Recorded data.
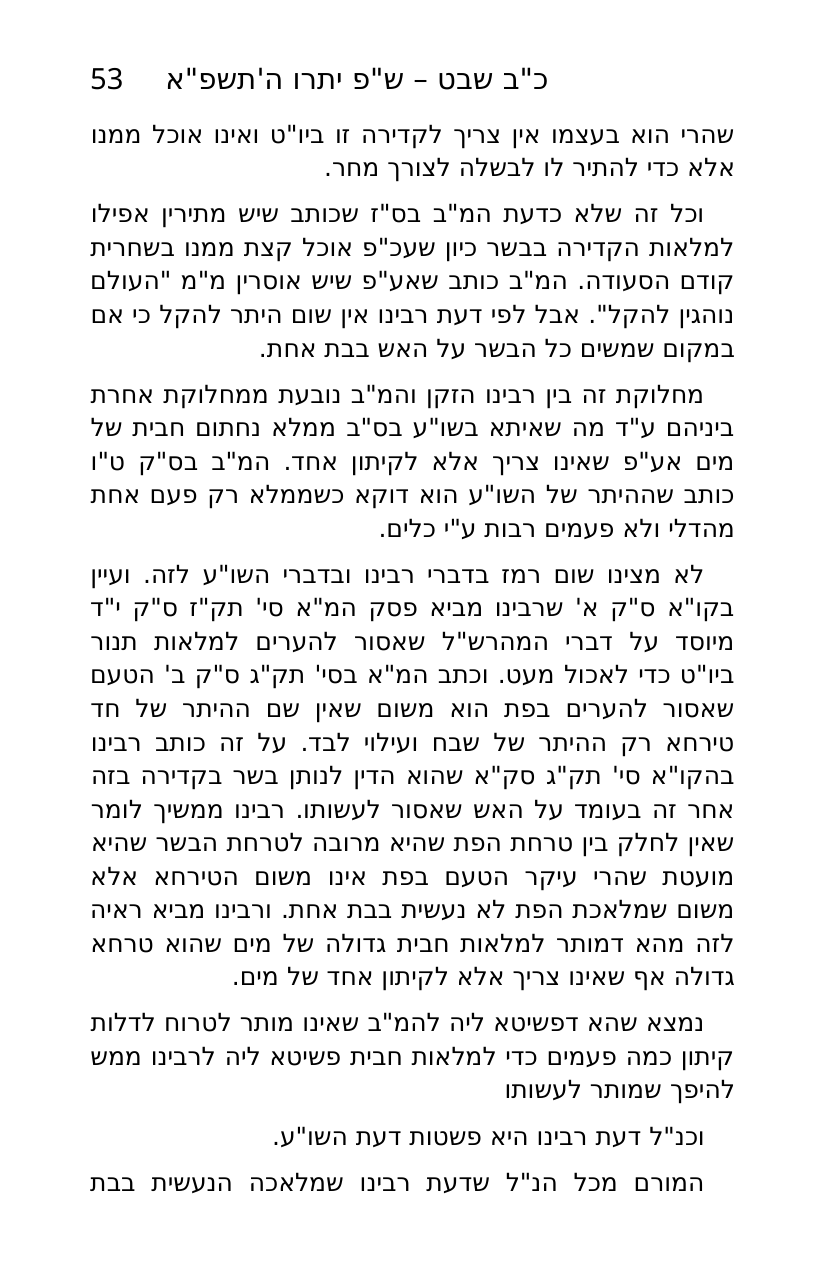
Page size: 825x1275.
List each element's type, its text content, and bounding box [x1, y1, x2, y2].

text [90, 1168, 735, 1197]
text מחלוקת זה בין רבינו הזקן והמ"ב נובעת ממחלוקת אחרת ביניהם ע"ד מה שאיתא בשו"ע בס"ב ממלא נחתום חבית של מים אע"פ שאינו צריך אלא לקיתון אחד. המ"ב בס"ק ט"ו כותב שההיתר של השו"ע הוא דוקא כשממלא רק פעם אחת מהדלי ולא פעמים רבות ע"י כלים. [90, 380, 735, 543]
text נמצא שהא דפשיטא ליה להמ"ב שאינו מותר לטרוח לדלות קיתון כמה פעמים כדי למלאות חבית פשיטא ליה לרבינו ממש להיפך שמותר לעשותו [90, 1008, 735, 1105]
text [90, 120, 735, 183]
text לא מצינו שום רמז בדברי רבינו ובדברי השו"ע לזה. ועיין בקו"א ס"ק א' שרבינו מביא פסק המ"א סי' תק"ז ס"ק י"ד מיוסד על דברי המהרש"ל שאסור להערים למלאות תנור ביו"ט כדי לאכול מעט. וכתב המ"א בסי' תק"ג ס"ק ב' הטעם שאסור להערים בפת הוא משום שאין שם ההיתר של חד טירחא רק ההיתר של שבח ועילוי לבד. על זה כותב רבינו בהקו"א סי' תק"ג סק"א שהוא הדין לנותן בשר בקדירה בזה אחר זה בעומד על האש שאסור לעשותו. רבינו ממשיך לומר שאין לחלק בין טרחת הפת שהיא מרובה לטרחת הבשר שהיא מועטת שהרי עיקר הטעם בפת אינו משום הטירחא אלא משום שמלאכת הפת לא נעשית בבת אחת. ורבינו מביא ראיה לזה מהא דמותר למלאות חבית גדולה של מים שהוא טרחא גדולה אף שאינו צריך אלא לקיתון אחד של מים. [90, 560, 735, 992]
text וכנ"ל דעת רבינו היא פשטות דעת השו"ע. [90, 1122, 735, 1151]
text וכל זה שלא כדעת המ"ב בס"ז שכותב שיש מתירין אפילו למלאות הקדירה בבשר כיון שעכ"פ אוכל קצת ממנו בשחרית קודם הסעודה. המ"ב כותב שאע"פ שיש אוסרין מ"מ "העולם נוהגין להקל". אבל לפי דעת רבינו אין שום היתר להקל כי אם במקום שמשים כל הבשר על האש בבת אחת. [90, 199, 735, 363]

Prompt.
Restate each entry word for word, please, but drop any images it holds.

Exercise response.
Page size: 825x1275.
List each element's type, its text content, and bounding box [x1, y1, x2, y2].

text [90, 1168, 735, 1197]
text מחלוקת זה בין רבינו הזקן והמ"ב נובעת ממחלוקת אחרת ביניהם ע"ד מה שאיתא בשו"ע בס"ב ממלא נחתום חבית של מים אע"פ שאינו צריך אלא לקיתון אחד. המ"ב בס"ק ט"ו כותב שההיתר של השו"ע הוא דוקא כשממלא רק פעם אחת מהדלי ולא פעמים רבות ע"י כלים. [90, 380, 735, 543]
text נמצא שהא דפשיטא ליה להמ"ב שאינו מותר לטרוח לדלות קיתון כמה פעמים כדי למלאות חבית פשיטא ליה לרבינו ממש להיפך שמותר לעשותו [90, 1008, 735, 1105]
text [90, 120, 735, 183]
text לא מצינו שום רמז בדברי רבינו ובדברי השו"ע לזה. ועיין בקו"א ס"ק א' שרבינו מביא פסק המ"א סי' תק"ז ס"ק י"ד מיוסד על דברי המהרש"ל שאסור להערים למלאות תנור ביו"ט כדי לאכול מעט. וכתב המ"א בסי' תק"ג ס"ק ב' הטעם שאסור להערים בפת הוא משום שאין שם ההיתר של חד טירחא רק ההיתר של שבח ועילוי לבד. על זה כותב רבינו בהקו"א סי' תק"ג סק"א שהוא הדין לנותן בשר בקדירה בזה אחר זה בעומד על האש שאסור לעשותו. רבינו ממשיך לומר שאין לחלק בין טרחת הפת שהיא מרובה לטרחת הבשר שהיא מועטת שהרי עיקר הטעם בפת אינו משום הטירחא אלא משום שמלאכת הפת לא נעשית בבת אחת. ורבינו מביא ראיה לזה מהא דמותר למלאות חבית גדולה של מים שהוא טרחא גדולה אף שאינו צריך אלא לקיתון אחד של מים. [90, 560, 735, 992]
text וכנ"ל דעת רבינו היא פשטות דעת השו"ע. [90, 1122, 735, 1151]
text וכל זה שלא כדעת המ"ב בס"ז שכותב שיש מתירין אפילו למלאות הקדירה בבשר כיון שעכ"פ אוכל קצת ממנו בשחרית קודם הסעודה. המ"ב כותב שאע"פ שיש אוסרין מ"מ "העולם נוהגין להקל". אבל לפי דעת רבינו אין שום היתר להקל כי אם במקום שמשים כל הבשר על האש בבת אחת. [90, 199, 735, 363]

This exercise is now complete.